Yes, this is not the popular, "trust Jesus and everything will turn out wonderful" message that we often hear from our pulpits. We hear our pastors tell us that God will be a pillar of fire and cloud to protect us, so we should expect Him to show up in our boldness and courage. However, the lesson of the cross is that God will just as often show up in the pain and trial of life, when those around us or circumstances tend to squeeze the life out of us. Boldness and courage, yes, but to offer the sacrifice of praise (Heb. 13:15)--thanking God when the hard stuff of the universe impacts me along with those close to me--that's faith!!
The sacrifice of praise is described in practical terms in Romans 8:28-39--believing that God is at work in spite of the painful trials that come our way, and thanking him for the spears, the nails, the cross--because we know God is doing something good in them, even though they hurt!!!

Saturday, March 16, 2013

Jump The River

“Jump the river, Grampa,” Jaxon says as he jumps across the crack on the sidewalk.

Yesterday I had a gloriously special time with Jaxon, 4 ½, in Everett, walking round the blocks several times near Rucker Hill. He often would run ahead of me, like he was racing, looking over his shoulder from under his orange stocking hat, wondering if I’m keeping up. I call out, “Stop”, but he keeps running until he comes to a driveway, then he stops on a dime and waits. He even took Grampa’s hand to help keep him (Grampa) safe when we crossed at a corner. Then we were walking along a street near a ravine and saw a trail switch-backing down to the tiny stream at the bottom. The sign said it was “FORGOTTEN CREEK NATURE AREA”. So, we took the path to the bottom, winding down, across log bridges, to the board walkway atop the marsh at the bottom.
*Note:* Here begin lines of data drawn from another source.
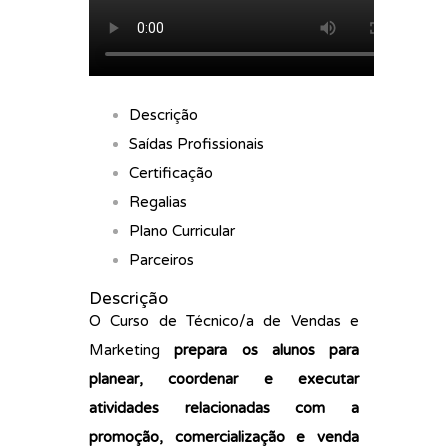
Descrição
Saídas Profissionais
Certificação
Regalias
Plano Curricular
Parceiros
Descrição
O Curso de Técnico/a de Vendas e
Marketing
prepara os alunos para
planear, coordenar e executar
atividades relacionadas com a
promoção, comercialização e venda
Then we turned around and went back up. That's when he identified which of the letters on the sign he recognized.  When the big dogs came barking to the fence and gate, he held on a bit tighter and our pace increased until we felt safe again.
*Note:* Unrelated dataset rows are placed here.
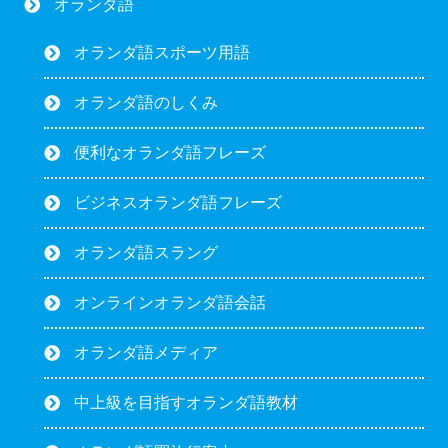
オランダ語
オランダ語スポーツ用語
オランダ語のしくみ
便利なオランダ語フレーズ
ビジネスオランダ語フレーズ
オランダ語スラング
オンラインオランダ語会話
オランダ語メディア
中上級を目指すオランダ語教材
What a glorious day! And, it ended with Jaxon saying “My legs are tired, Grampa!” and he consented to a piggy back ride, rare for those little legs; he usually wants to be independent! What a special pleasure to have him ride piggy-back!!!
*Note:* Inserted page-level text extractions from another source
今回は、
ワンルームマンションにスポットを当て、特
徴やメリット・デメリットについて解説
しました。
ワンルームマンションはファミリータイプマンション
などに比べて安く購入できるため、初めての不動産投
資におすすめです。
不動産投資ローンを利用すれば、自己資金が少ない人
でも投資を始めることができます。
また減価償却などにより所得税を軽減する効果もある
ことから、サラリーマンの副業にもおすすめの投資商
Waiting at a coffee shop, Jaxon asked for a treat, so I sprung for a snack, even though there was a snack in the car (we weren’t in the car).

How like this is to walking with Jesus! He leads us in exploring new territory in our lives, taking us to places full of wonder, although sometimes we just wonder about the places He takes us. We run ahead, and, in concern for our safety, He speaks through His Word to tell us to stop in dangerous places. He smiles when we recognize something special we have learned.  When the places are frightening, He allows us to hang on more tightly, reassuring us that He is there right beside us to take care of us. And, when we are too tired to go on, He carries us. At the middle, the beginning, and the end, He provides refreshment for us. This is the picture of Psalm 23

The LORD is my shepherd, I shall not be in want. He makes me lie down in green pastures, He leads me beside quiet waters, he restores my soul. He guides me in paths of righteousness for His name's sake. Even though I walk through the valley of the shadow of death, I will fear no evil, for You are with me; Your rod and Your staff, they comfort me. You prepare a table before me in the presence of my enemies. You anoint my head with oil; my cup overflows. Surely goodness and love will follow me all the days of my life, and I will dwell in the house of the LORD forever.

He must take as much pleasure in the walk as I do, if yesterday was an accurate picture of my walk with Him. Sooooo glad that He encourages us to “jump the river” and walk with Him. Soooo glad for the special afternoon with Jaxon!